The parish council has responsibility for local issues, including setting an annual precept (local rate) to cover the council's operating costs and producing annual accounts for public scrutiny. The parish council evaluates local planning applications and works with the local police, district council officers, and neighbourhood watch groups on matters of crime, security, and traffic. The parish council's role also includes initiating projects for the maintenance and repair of parish facilities, as well as consulting with the district council on the maintenance, repair, and improvement of highways, drainage, footpaths, public transport, and street cleaning. Conservation matters (including trees and listed buildings) and environmental issues are also the responsibility of the council.

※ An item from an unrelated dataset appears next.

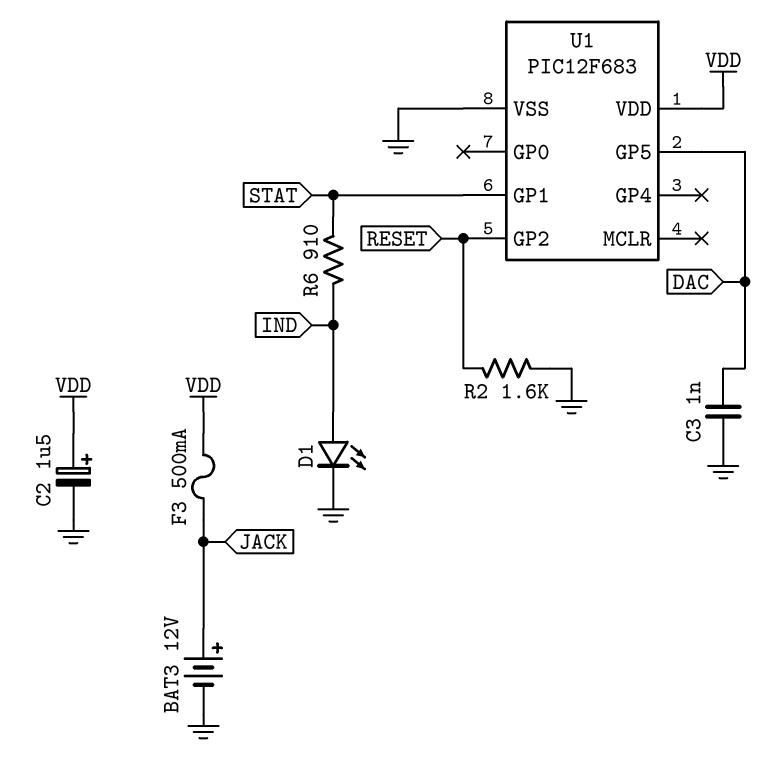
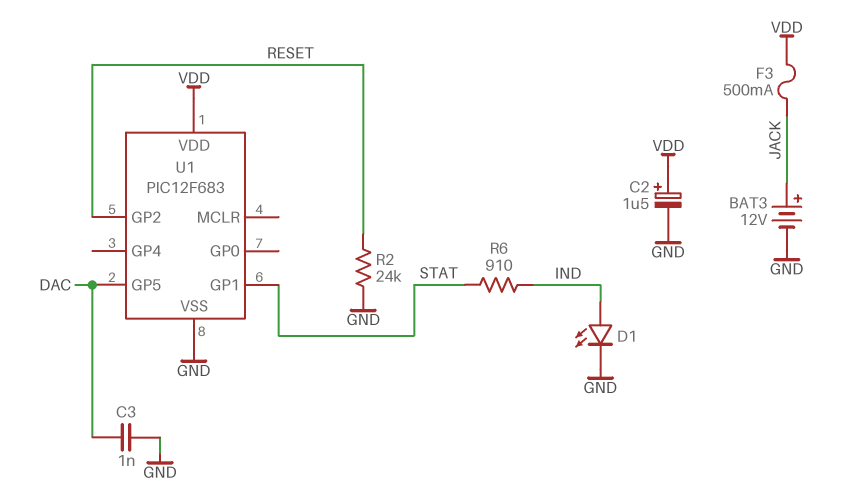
R2: 1.6k (GND, RESET) -> 24k (GND, RESET)

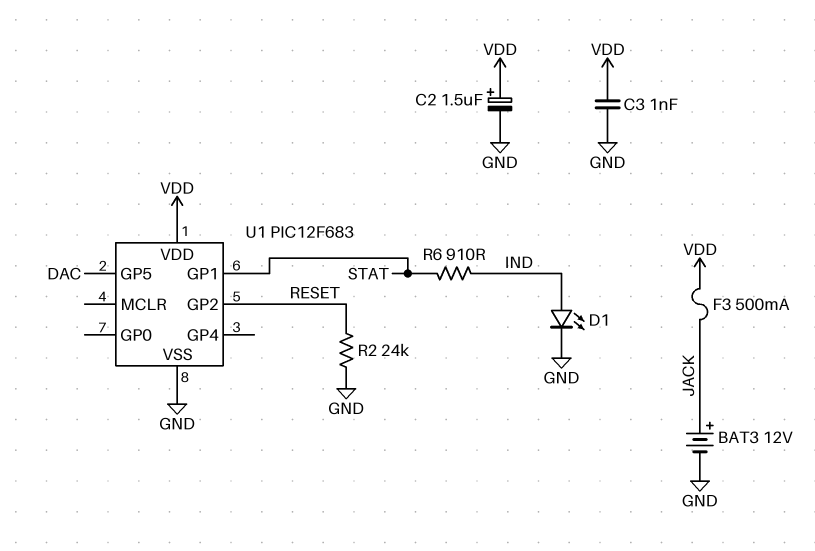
C3: 1nF (DAC, GND) -> 1nF (GND, VDD)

For local government purposes, since 1 April 2023, the village comes under the unitary authority of Somerset Council. Prior to this, it was part of the non-metropolitan district of Somerset West and Taunton (formed on 1 April 2019) and, before this, the district of Taunton Deane (established under the Local Government Act 1972). Prior to that, Comeytrowe was part of Taunton Municipal Borough and Taunton Rural District before that.

It is also part of the Taunton and Wellington county constituency represented in the House of Commons of the Parliament of the United Kingdom. It elects one Member of Parliament (MP) by the first past the post system of election. It was part of the South West England constituency of the European Parliament prior to Britain leaving the European Union in January 2020, which elected seven MEPs using the d'Hondt method of party-list proportional representation.

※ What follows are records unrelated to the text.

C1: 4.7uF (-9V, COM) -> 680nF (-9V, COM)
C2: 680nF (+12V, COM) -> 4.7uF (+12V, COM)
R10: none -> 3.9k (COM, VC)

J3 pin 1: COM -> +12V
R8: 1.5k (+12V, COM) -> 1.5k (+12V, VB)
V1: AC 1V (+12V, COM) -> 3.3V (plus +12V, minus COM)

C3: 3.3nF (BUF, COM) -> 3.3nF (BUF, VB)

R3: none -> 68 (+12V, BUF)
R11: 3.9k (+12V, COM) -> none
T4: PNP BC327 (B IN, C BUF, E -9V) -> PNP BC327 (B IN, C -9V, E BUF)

Comeytrowe became a civil parish on 1 April 1986, being formed from part of Trull. On 1 April 2023 the parish was abolished to form Taunton.

==Geography==

The South Taunton Streams Local Nature Reserve was created in 2004. It includes four sites - Mill Stream, Killams, Glasses Mead, and Blackbrook Open Space - which provide a wetland environment in the suburbs of south Taunton before reaching the River Tone.

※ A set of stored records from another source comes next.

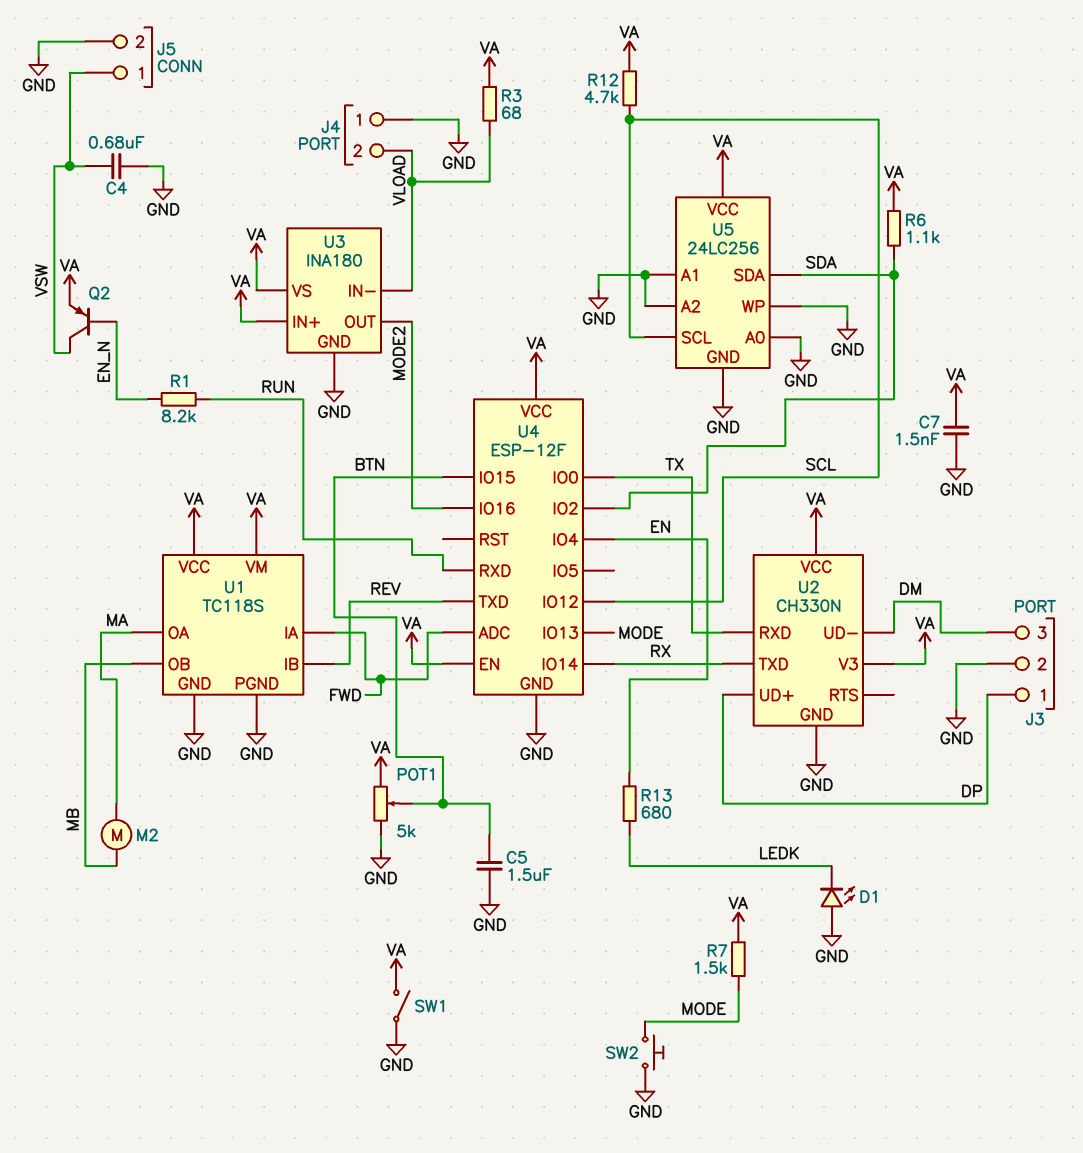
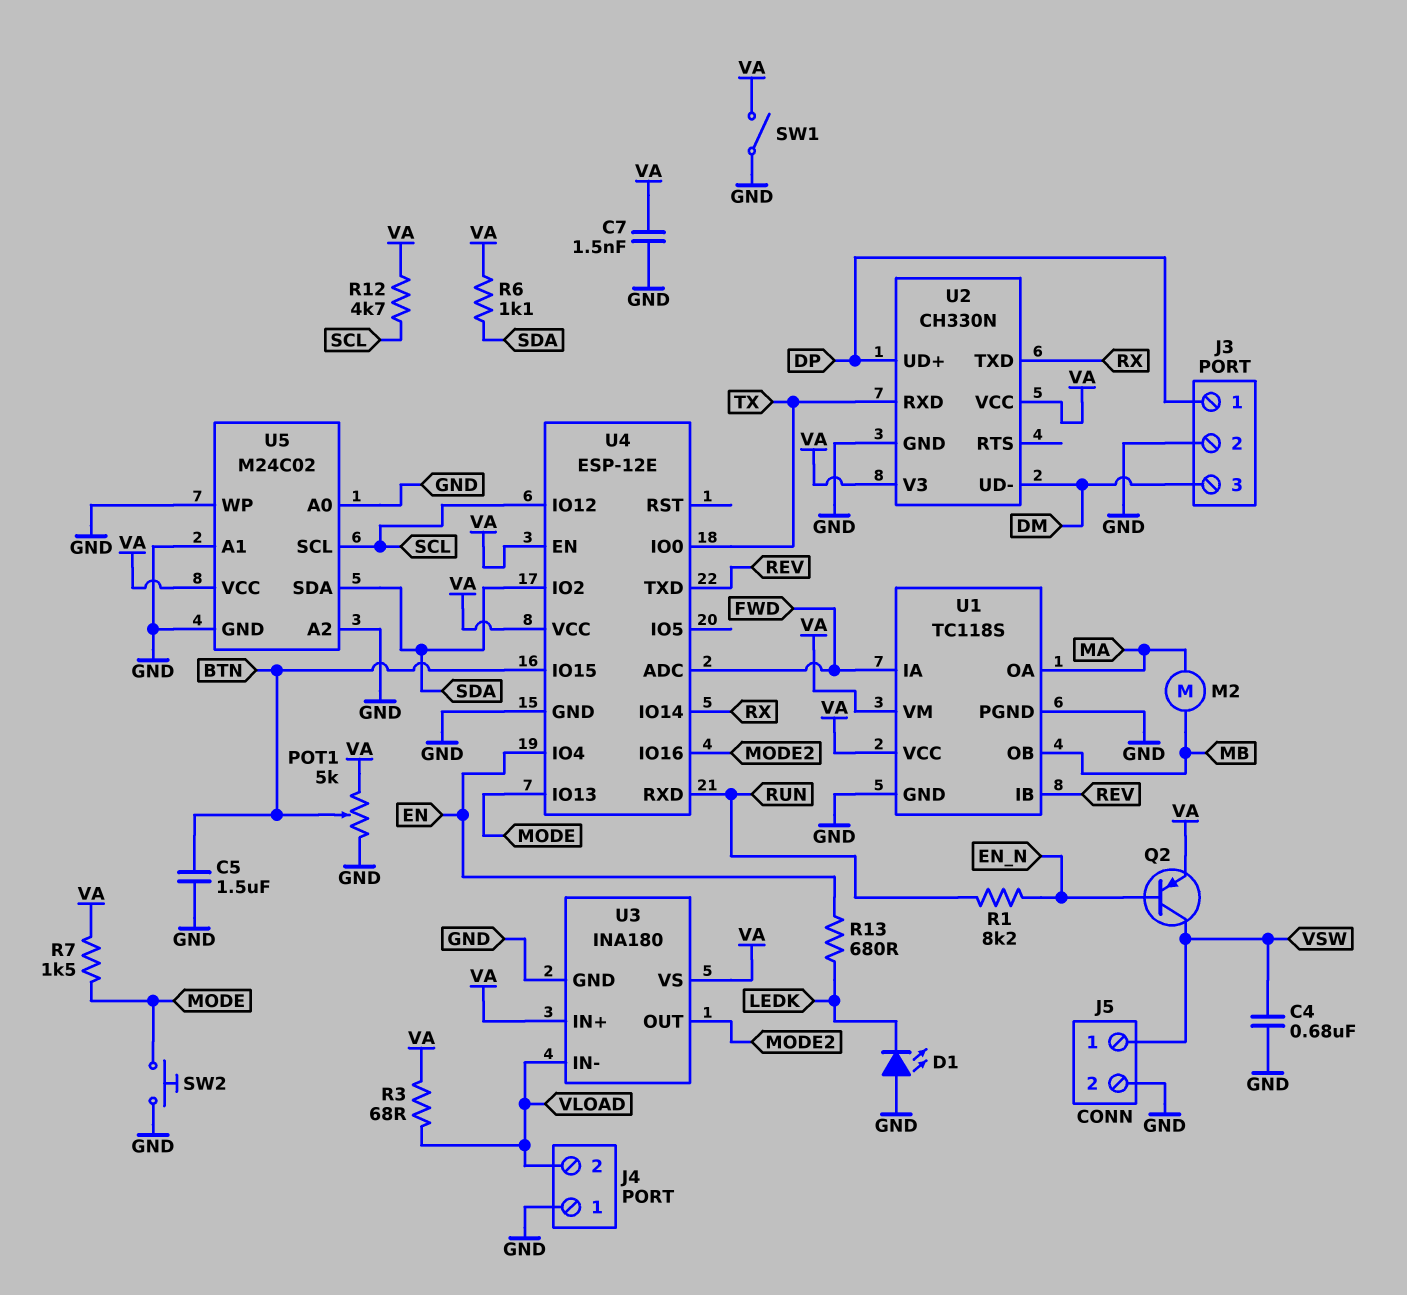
U4: ESP-12F -> ESP-12E
U5: 24LC256 -> M24C02

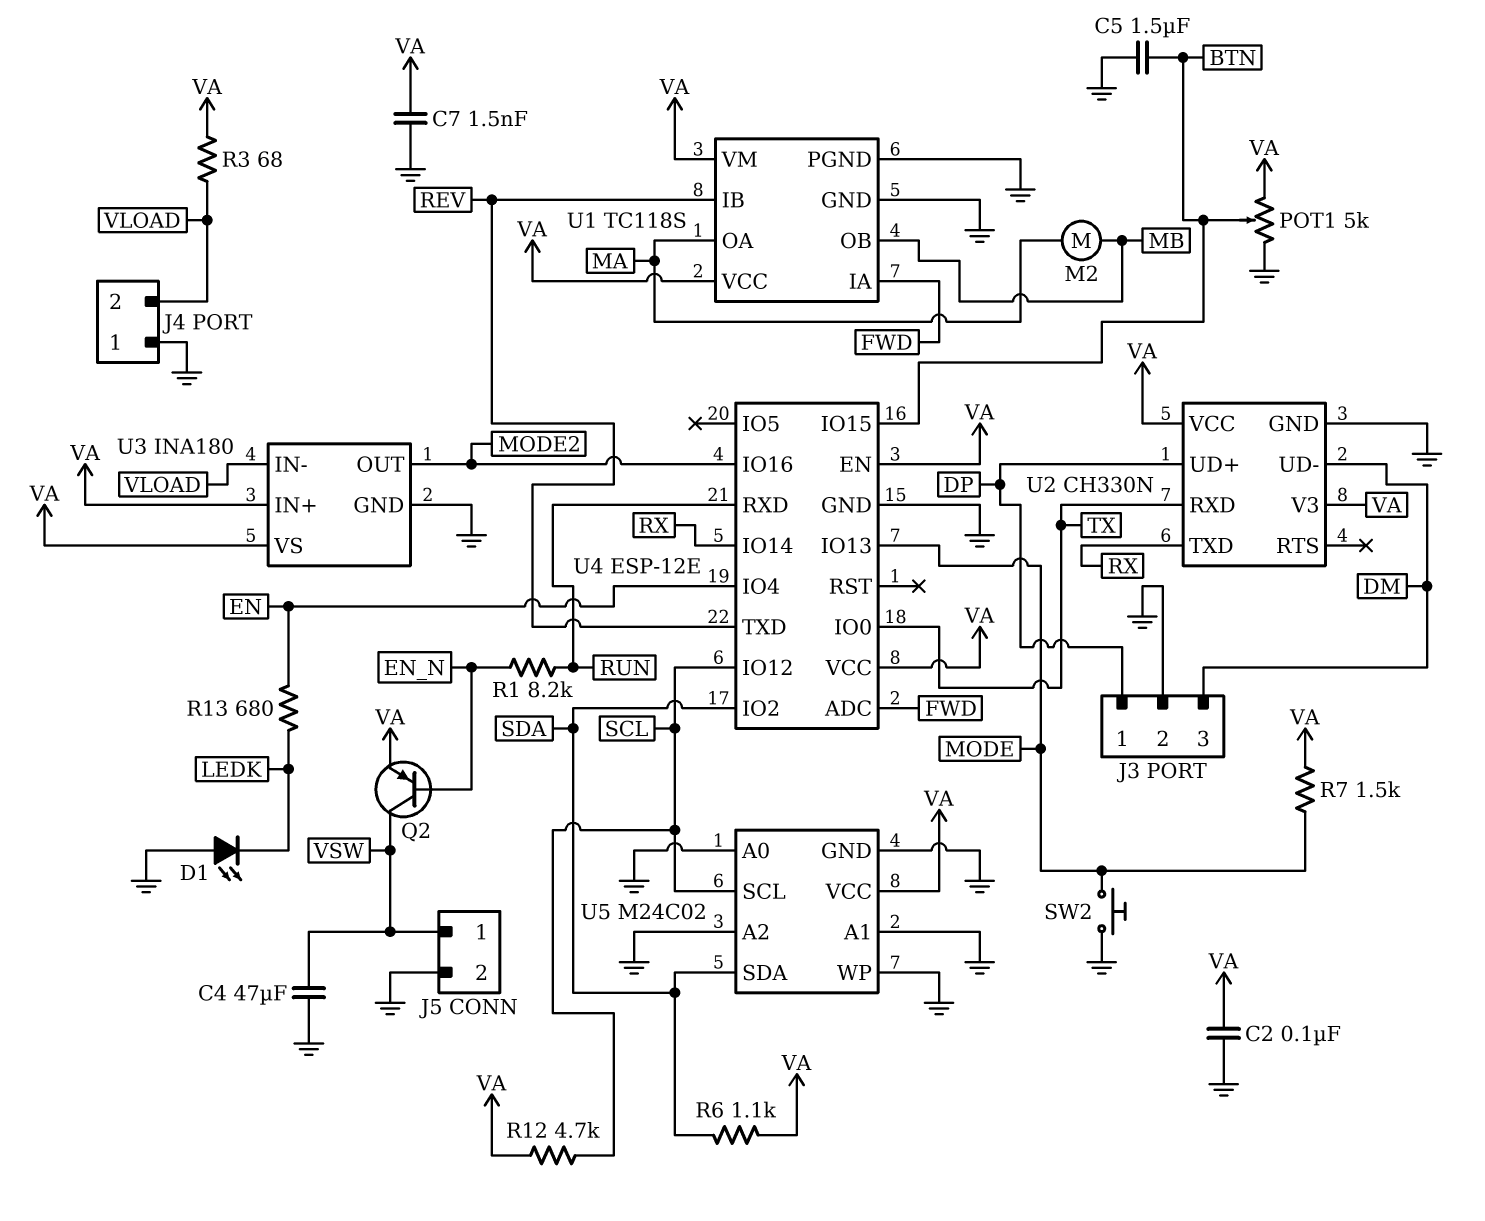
C2: none -> 100nF (GND, VA)
C4: 680nF (GND, VSW) -> 47uF (GND, VSW)
SW1: switch (GND, VA) -> none

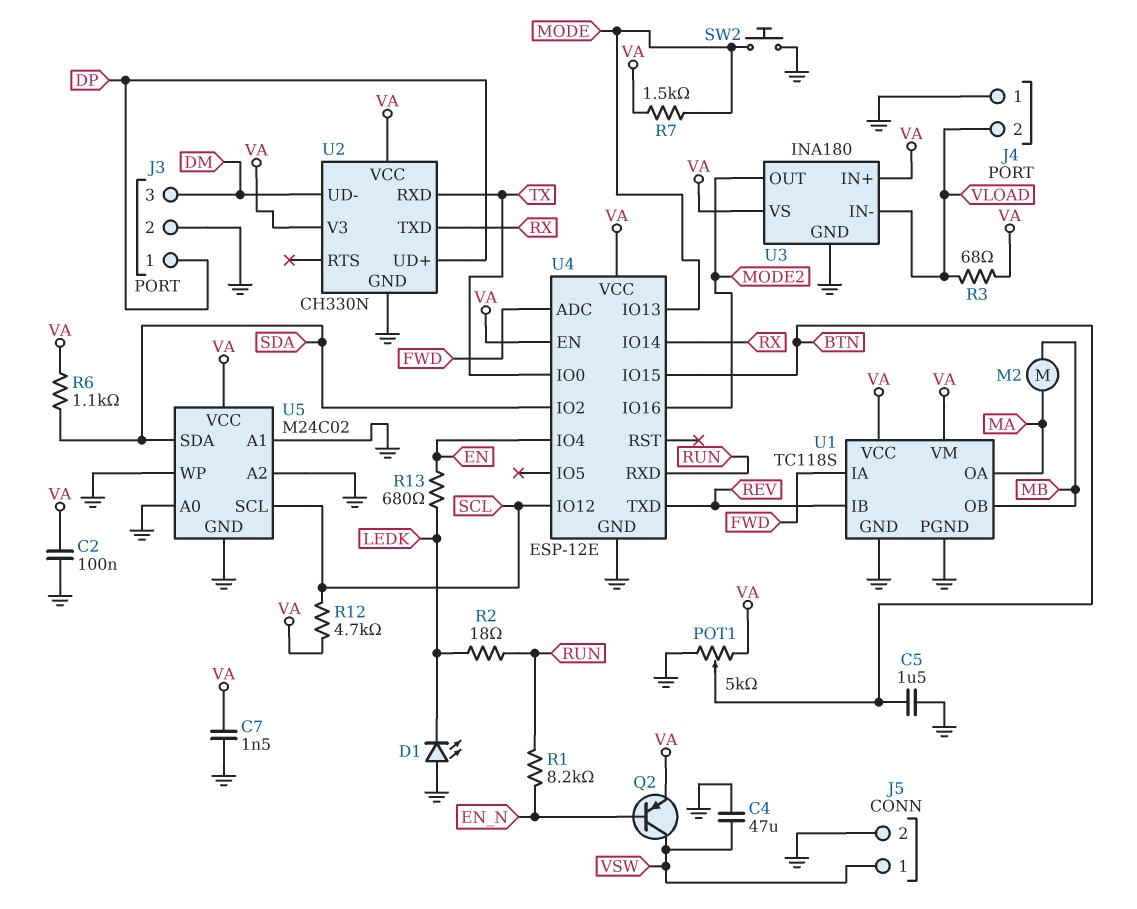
R2: none -> 18 (LEDK, RUN)

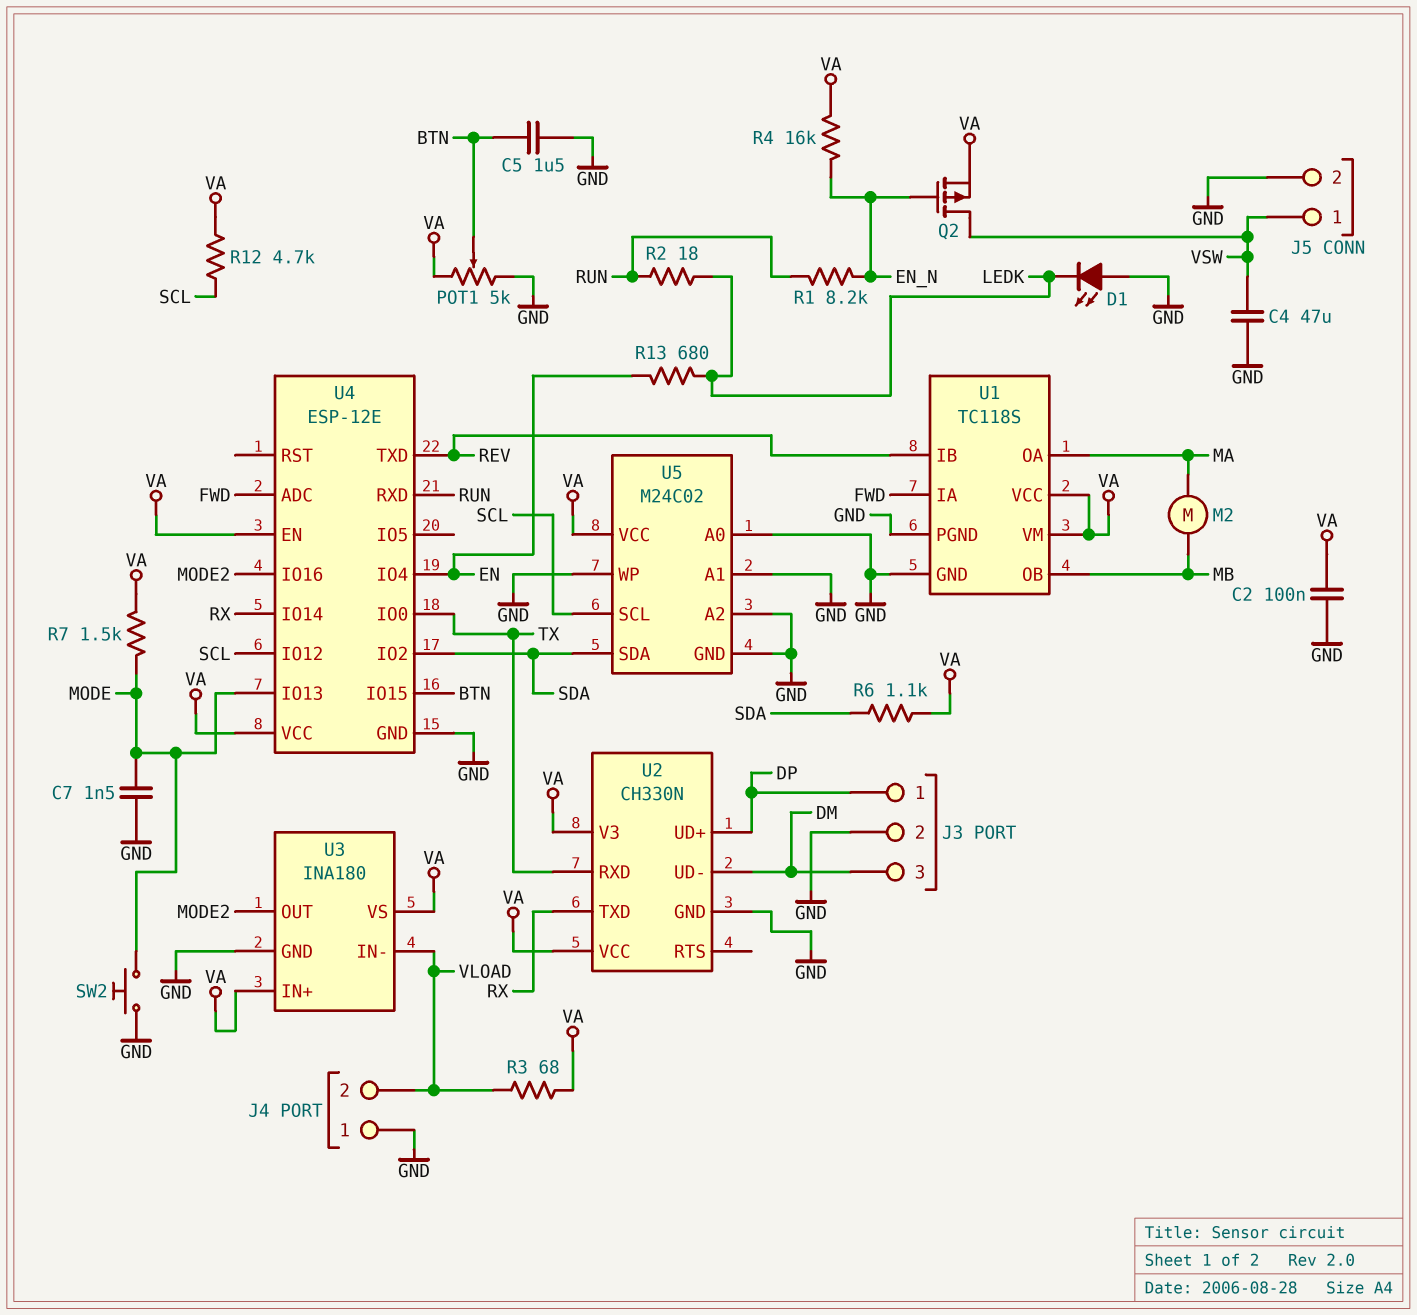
C7: 1.5nF (GND, VA) -> 1.5nF (GND, MODE)
Q2: PNP (B EN_N, C VSW, E VA) -> PMOS (G EN_N, D VSW, S VA)
R4: none -> 16k (EN_N, VA)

The flora and fauna include Water voles, Otters, Kingfishers, Sand martins and Dippers. They are also foraging areas for bats, especially Pipistrelle, Lesser horseshoe and Noctule.

===Climate===

Along with the rest of South West England, Comeytrowe has a temperate climate which is generally wetter and milder than the rest of the country. The annual mean temperature is approximately 10 °C. Seasonal temperature variation is less extreme than most of the United Kingdom because of the adjacent sea temperatures. The summer months of July and August are the warmest with mean daily maxima of approximately 21 °C. In winter mean minimum temperatures of 1 °C or 2 °C are common. In the summer the Azores high pressure affects the south-west of England, however convective cloud sometimes forms inland, reducing the number of hours of sunshine. Annual sunshine rates are slightly less than the regional average of 1,600 hours. In December 1998 there were 20 days without sun recorded at Yeovilton. Most of the rainfall in the south-west is caused by Atlantic depressions or by convection. Most of the rainfall in autumn and winter is caused by the Atlantic depressions, which is when they are most active. In summer, a large proportion of the rainfall is caused by sun heating the ground leading to convection and to showers and thunderstorms. Average rainfall is around 700 mm. About 8–15 days of snowfall is typical. November to March have the highest mean wind speeds, and June to August have the lightest winds. The predominant wind direction is from the south-west.

==Education==

The Bishop Henderson primary school, named after the then Bishop of Bath and Wells, was built in the 1980s and provides places for 400 pupils aged 4 to 11. Secondary education is provided at The Castle School, which shares its campus with the Somerset College of Arts and Technology. Private education is available at Queen's College.

==Sports==

Galmington is home to a youth football club called Galmington Dragons who play at Musgrove Park in the Taunton Youth League. The teams start playing at the park from eleven and up.